В жизни Больяя начался самый мучительный период. Он близок был к сумасшествию.
Гаусс справедливо полагал, что на «Аппендикс», содержащийся как приложение к увесистому тому сочинений Фаркаша Больяя, никто не обратит внимания. Он был убежден, что время для идей неэвклидовой геометрии еще не наступило. Все забудется. Затеряется на пыльных полках библиотек и «Аппендикс». Во всяком случае, ему, Гауссу, до всего этого нет никакого дела.
Он закрывается от людей в астрономической башне. На тонких губах сладострастная улыбка. Вот они, дорогие сердцу таблицы! Никогда не ощущал он такую полноту жизни, такую бодрость, как при вычислениях. У него красивый, аккуратный почерк. Каждая цифра выведена старательно, с любовью. Он рожден для вычислений и большего наслаждения не знает. Астрономические обсерватории — опорные пункты мысли. Астрономы ему нравятся больше, нежели шумные, вечно соперничащие математики; особенно нахальными бывают молодые — каждый из них мнит себя гением, бесстыдно требует к себе особого внимания. Взять, к примеру, хотя бы того же выскочку Якоби, человека, который держит вас за пуговицу и сопит вам в лицо. Да мало ли их, назойливых, алчущих, недобросовестных, пекущихся не о добротности своих гипотез, а о преуспеянии… С астрономами, такими же затворниками, как он сам, «колосс» переписывается охотно. У него особые симпатии к России. Может быть, потому, что о России много рассказывали Гумбольдт, Литтров, часто писал Бартельс. До сих пор приходят весточки из Дерпта от Василия Струве, а из Казани — от Симонова. Астрономы ничего не требуют. В России жил Эйлер… Покойный Бартельс совсем было уговорил Гаусса перебраться в Россию. Гаусс дал согласие, стал собираться в дорогу. Потом все расстроилось. И во второй раз «принцепс математикорум» согласился навсегда перебраться в Петербург или же в Казань. И снова поездка не состоялась по вине царских чиновников.
Страна осталась загадкой. Его почему-то всегда тянуло именно в Казань. Думалось: там, в азиатской Казани, он навсегда обретет настоящий покой. «Казань» и «покой» сделались синонимами. Очень часто, сидя в башне, он пытался представить себе город церквей и мечетей, широкую Волгу, багровый закат над степями, а на холме — прекрасный белый университет, которым управляет некий добрый бог Лобачевский.
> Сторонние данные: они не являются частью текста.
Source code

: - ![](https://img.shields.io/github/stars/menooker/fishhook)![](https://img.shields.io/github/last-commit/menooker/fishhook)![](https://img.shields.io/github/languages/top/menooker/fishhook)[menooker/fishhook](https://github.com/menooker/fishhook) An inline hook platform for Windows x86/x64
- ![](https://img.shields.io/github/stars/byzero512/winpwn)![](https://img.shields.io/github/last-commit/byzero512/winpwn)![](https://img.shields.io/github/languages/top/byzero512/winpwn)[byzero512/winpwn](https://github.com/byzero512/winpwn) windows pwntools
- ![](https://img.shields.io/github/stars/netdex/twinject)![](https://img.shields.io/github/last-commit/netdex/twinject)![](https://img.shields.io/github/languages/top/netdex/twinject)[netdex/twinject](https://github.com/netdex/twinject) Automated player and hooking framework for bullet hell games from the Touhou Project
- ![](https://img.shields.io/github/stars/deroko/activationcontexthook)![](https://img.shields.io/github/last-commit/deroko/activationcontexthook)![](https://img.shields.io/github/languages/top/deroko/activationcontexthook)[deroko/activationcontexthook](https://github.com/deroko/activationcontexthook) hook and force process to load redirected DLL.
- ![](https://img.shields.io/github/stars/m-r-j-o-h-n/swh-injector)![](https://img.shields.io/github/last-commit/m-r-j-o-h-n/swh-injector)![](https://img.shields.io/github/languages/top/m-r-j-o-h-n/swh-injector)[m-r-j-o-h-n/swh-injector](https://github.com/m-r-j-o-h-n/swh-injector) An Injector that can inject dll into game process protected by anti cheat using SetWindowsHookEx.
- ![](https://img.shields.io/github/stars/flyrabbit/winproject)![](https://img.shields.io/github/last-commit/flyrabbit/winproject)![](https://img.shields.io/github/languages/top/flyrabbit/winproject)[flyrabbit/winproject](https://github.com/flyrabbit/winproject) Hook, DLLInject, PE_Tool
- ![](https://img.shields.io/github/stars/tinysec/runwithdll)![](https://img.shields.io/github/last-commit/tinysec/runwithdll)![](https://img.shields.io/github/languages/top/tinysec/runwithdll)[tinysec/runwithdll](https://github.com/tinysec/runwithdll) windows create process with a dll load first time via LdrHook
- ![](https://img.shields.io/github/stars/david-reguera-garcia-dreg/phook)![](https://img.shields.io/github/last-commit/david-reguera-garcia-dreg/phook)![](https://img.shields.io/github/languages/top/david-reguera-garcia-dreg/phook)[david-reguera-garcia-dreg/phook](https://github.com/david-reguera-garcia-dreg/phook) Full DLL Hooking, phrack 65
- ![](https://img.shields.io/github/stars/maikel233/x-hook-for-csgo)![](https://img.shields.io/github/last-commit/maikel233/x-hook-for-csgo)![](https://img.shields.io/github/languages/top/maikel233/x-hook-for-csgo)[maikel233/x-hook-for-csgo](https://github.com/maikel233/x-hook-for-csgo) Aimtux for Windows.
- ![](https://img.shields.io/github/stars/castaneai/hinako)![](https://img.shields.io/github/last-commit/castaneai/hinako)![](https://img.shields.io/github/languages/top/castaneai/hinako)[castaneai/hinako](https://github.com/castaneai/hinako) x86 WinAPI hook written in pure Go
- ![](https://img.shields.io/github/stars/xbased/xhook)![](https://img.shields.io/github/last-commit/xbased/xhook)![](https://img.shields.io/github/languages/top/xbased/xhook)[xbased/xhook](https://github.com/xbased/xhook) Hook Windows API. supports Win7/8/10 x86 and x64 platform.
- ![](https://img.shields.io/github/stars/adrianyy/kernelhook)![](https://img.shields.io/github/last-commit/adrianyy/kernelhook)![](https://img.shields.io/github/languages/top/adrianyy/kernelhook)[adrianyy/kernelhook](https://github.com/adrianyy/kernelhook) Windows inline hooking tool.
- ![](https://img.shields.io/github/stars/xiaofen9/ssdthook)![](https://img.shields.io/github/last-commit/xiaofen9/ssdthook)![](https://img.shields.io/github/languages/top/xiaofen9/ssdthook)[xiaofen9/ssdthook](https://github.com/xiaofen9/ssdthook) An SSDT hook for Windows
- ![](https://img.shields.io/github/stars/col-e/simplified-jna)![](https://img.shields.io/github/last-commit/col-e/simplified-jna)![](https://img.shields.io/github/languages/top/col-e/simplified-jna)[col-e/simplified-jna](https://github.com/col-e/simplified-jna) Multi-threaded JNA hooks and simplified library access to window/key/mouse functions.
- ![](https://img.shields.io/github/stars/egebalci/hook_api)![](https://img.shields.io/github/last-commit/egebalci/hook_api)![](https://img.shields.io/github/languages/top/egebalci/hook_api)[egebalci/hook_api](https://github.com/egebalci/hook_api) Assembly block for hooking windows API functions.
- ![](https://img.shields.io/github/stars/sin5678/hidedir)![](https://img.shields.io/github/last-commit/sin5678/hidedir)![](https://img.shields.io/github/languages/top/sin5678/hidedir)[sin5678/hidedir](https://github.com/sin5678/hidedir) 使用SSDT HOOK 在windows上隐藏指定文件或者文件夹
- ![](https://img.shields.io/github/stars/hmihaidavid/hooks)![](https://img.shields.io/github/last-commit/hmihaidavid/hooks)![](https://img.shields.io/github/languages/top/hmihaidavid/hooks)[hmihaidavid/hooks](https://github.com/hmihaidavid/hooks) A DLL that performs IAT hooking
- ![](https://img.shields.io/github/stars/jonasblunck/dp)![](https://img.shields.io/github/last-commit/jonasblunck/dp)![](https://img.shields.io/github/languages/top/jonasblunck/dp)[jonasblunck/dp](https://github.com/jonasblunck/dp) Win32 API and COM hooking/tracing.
Умом и воспитанностью тамошнего ректора восторгается Струве.
В желтые вечерние часы Гауссом овладевает неодолимое желание быть похороненным на одном из курганов над Волгой. Он не боится смерти. Здесь, в Геттингене, ему тесно, душно. Люди — всюду люди. Их назойливость утомляет. Александр Гумбольдт часто вспоминает о том чувстве свободы, которое пришло к нему на берегах Волги. Он говорит о каком-то Арском поле. Это поле представляется Гауссу необъятной равниной. Там, в русских просторах, должно быть, думают совсем по-иному. Недаром Герлинг, оценивая сочинение харьковского профессора Швейкарта, посвященное теории параллельных, писал Гауссу: «По-видимому, русские степи представляют собой особенно благоприятную почву для возникновения подобных теорий».